:: Data supplied

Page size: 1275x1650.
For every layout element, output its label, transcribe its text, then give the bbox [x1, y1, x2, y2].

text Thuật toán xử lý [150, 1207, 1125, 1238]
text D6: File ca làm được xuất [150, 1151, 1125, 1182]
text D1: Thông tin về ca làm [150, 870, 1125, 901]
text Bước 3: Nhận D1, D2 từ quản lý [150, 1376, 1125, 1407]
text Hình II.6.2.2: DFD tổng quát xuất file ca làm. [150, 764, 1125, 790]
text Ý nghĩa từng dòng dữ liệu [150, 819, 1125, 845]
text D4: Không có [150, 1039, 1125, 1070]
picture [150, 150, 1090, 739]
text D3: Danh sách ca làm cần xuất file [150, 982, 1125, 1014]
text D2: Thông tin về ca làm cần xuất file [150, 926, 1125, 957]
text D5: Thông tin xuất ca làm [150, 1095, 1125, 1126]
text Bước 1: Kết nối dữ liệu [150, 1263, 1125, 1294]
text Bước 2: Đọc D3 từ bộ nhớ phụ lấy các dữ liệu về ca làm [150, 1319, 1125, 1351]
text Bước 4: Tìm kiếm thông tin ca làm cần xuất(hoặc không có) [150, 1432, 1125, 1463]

::::

The listing above must be written out again in its entirety, exactly as given.

Worked solution =>
Page size: 1275x1650.
For every layout element, output its label, transcribe its text, then give the bbox [x1, y1, x2, y2].

text Thuật toán xử lý [150, 1207, 1125, 1238]
text D6: File ca làm được xuất [150, 1151, 1125, 1182]
text D1: Thông tin về ca làm [150, 870, 1125, 901]
text Bước 3: Nhận D1, D2 từ quản lý [150, 1376, 1125, 1407]
text Hình II.6.2.2: DFD tổng quát xuất file ca làm. [150, 764, 1125, 790]
text Ý nghĩa từng dòng dữ liệu [150, 819, 1125, 845]
text D4: Không có [150, 1039, 1125, 1070]
picture [150, 150, 1090, 739]
text D3: Danh sách ca làm cần xuất file [150, 982, 1125, 1014]
text D2: Thông tin về ca làm cần xuất file [150, 926, 1125, 957]
text D5: Thông tin xuất ca làm [150, 1095, 1125, 1126]
text Bước 1: Kết nối dữ liệu [150, 1263, 1125, 1294]
text Bước 2: Đọc D3 từ bộ nhớ phụ lấy các dữ liệu về ca làm [150, 1319, 1125, 1351]
text Bước 4: Tìm kiếm thông tin ca làm cần xuất(hoặc không có) [150, 1432, 1125, 1463]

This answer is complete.